3 Reasons Why Client / Freelancer Relationships Don’t Work Out

I just finished a project as a freelancer – it didn't end as intended. After doing 100% of the agreed upon work, I called it quits and ended the relationship, losing thousands of dollars of compensation. Some projects just aren't worth the unnecessary turmoil and extra time. As a freelancer, you should always reserve the right to protect and take care of yourself.

If this sounds crazy to you, I get it. But I don't think these are completely isolated perspectives. As the project-based economy continues to flourish, the relationship between clients and freelancers needs to have stronger rules of engagement.

So how do I decide when the relationship needs to end? Like all relationships, the value you derive should have an overall end net positive on your life and career. I intentionally separate life and career, because those both need to be weighed.

  • Life impact includes things like emotional health, stress on personal relationships, and physical health. All three are normally sacrificed to finish projects, and that's totally acceptable to a certain degree.
  • Career impact includes things like building your brand, gaining additional reach, and, of course, compensation.

These aren't all quantifiable metrics. You eventually just need to trust your gut, which is scary but critical for long-term success. If you can't trust your own instinct, then you might not be able to pursue your true passions. I don't think you can pursue your passions with just quantifiable analysis. This understanding comes with time and experience – and lots of failure.

What were the main reasons leading to an early project termination? Here are the top 3.

  1. Project scope creep: The client continued to ask for additional content without agreeing on additional compensation. The additional content requests were presented as edits to the original content, but were actually completely new sets of content. Did I push back? Absolutely. Most times, the client is simply unaware that they're asking for new sets of content, instead of just edits. With this client, they could not understand how their requests wouldn't be in the original project scope. This brings me to the second reason I ended the project.
  2. Subject Matter Expert Trust: When you hire a freelancer, you're hiring a subject matter expert. It's the client's duty to research and vet freelancers to a point where they trust the freelancers as subject matter experts. That's why I always supply credible references and example work. I understand that this doesn't always work out because freelancers tend to exaggerate some of their experiences and skills. Let's assume, in this case, that I'm an experienced subject matter expert who clearly and accurately communicated previous experiences and skill level. The client second-guessed every piece of work without considering my POV. Balancing a client's adjustment to their original vision with completing quality work is difficult. I think adjustments to original vision are completely natural, as the freelancer and client need to explore the project and content together. Both parties are obligated to listen to each other and foster active discussion about the work. The project quality will suffer without a healthy dialogue.
  3. Constant urgent demands: The original project deadlines were all met on time, then the new content framed as edits to the original content didn't have clear deadlines. This is when the project started to unravel. Every new request had the word "URGENT" in the email subject line and had a deadline of "ASAP". At one point, a new request was sent on a Monday morning, then two reminder emails were send before EOD. When I responded at the end of that day, I reminded the client that sometimes I need 1 full business day to respond.
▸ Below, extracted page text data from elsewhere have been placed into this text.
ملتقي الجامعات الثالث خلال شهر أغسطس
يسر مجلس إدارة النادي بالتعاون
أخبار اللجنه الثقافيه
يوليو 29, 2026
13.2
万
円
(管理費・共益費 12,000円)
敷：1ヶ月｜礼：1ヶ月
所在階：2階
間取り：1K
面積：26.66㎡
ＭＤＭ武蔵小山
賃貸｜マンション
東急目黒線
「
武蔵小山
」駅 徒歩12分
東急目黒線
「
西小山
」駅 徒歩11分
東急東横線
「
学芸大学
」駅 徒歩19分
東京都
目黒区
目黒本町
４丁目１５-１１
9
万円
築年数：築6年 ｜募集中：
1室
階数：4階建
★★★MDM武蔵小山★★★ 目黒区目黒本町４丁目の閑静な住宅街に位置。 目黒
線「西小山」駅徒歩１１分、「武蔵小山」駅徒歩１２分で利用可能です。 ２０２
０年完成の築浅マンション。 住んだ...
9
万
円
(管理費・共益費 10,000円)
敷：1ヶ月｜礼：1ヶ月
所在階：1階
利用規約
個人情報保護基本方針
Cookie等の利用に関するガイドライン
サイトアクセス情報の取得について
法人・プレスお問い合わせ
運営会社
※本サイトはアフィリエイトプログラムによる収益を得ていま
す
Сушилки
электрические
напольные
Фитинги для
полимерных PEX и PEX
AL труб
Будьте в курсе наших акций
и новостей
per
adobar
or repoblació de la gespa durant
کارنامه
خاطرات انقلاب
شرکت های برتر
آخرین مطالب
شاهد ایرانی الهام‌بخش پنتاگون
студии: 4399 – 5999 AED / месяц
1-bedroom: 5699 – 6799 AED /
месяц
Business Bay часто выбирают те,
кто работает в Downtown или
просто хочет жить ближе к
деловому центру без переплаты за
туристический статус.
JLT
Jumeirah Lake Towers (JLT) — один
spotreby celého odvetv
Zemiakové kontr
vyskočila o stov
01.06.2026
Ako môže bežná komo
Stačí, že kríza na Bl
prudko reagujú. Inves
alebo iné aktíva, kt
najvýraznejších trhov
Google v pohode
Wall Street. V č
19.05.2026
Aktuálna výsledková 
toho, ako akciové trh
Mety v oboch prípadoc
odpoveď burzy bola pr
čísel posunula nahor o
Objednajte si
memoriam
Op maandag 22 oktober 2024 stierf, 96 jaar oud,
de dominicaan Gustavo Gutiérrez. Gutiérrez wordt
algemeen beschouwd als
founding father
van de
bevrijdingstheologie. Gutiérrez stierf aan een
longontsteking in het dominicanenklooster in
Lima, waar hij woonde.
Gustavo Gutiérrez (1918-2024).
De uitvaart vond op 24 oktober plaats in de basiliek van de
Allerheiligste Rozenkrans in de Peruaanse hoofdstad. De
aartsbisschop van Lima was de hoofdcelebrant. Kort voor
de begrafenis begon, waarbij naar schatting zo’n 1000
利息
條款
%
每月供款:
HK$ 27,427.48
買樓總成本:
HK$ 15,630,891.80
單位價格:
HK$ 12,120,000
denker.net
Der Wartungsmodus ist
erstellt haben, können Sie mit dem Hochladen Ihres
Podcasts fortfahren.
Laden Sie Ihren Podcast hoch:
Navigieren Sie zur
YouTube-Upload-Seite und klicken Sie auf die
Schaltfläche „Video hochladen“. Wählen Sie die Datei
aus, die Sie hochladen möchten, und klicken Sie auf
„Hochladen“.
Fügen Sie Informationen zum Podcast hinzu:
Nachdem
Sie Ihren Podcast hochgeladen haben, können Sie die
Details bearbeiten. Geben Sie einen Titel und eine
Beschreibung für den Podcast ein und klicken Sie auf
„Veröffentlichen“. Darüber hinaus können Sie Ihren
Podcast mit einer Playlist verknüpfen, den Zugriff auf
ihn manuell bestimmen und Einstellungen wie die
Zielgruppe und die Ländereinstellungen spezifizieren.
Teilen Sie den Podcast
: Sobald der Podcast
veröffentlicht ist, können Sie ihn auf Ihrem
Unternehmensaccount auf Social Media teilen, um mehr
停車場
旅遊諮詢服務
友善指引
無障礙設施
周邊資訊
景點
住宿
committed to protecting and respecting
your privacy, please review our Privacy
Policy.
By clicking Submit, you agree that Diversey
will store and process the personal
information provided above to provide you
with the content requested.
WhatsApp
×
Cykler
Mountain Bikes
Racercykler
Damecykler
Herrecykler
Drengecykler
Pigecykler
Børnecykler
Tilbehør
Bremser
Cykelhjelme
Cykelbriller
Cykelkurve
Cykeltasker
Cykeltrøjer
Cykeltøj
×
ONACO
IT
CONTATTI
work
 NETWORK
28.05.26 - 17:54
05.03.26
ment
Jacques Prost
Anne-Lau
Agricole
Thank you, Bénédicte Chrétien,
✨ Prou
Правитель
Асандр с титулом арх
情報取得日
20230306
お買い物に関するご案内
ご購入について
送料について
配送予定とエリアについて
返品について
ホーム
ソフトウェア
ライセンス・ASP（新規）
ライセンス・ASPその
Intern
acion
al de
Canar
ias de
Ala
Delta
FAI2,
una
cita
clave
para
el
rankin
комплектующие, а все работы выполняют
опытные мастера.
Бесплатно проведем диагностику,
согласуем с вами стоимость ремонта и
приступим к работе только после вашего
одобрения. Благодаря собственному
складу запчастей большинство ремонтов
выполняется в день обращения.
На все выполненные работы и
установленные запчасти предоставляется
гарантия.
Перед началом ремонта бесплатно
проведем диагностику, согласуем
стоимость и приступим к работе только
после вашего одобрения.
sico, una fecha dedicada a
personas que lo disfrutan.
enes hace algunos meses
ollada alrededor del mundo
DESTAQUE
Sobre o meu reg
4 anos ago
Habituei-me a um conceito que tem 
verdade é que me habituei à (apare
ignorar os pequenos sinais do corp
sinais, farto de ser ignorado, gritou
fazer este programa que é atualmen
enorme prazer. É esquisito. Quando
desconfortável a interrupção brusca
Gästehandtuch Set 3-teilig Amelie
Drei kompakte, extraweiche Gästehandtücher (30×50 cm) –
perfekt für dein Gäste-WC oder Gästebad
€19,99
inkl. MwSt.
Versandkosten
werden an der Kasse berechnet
So let's put those 3 points together with life and career impact considerations.

  • Project scope creep will eventually eat into time allocated to other projects. I usually give myself 2 weeks after a project end date before starting another project. As a freelancer, I need to schedule some of these projects at least weeks in advance. When one project overextends for more than 2 weeks, then I start having major time issues. This hurts the quality and relationships of both projects.
  • Lack of subject matter expert trust damages a relationship. I'm particularly sensitive about relationship health, while others aren't sensitive at all. To each their own, right? This is more of a "me" thing, but it's important for my overall mental health. I didn't recognize this for most of my career. Mental health is a primary pillar in my overall success. When the pillar is damaged, then the quality of my work begins to deteriorate.
  • Constant urgent demands are a reflection of the client's respect of the freelancer. It's weird to say, but I'd rather make less money in a respectful relationship. I decided years ago that no one can pay to disrespect my professional and personal boundaries.

In the end, every hard decision comes with a cost or sacrifice. For me, ending this project has already protected my mental health and increased productivity on other projects. I wish all the best for that client, and hope they learn from this experience. I certainly have.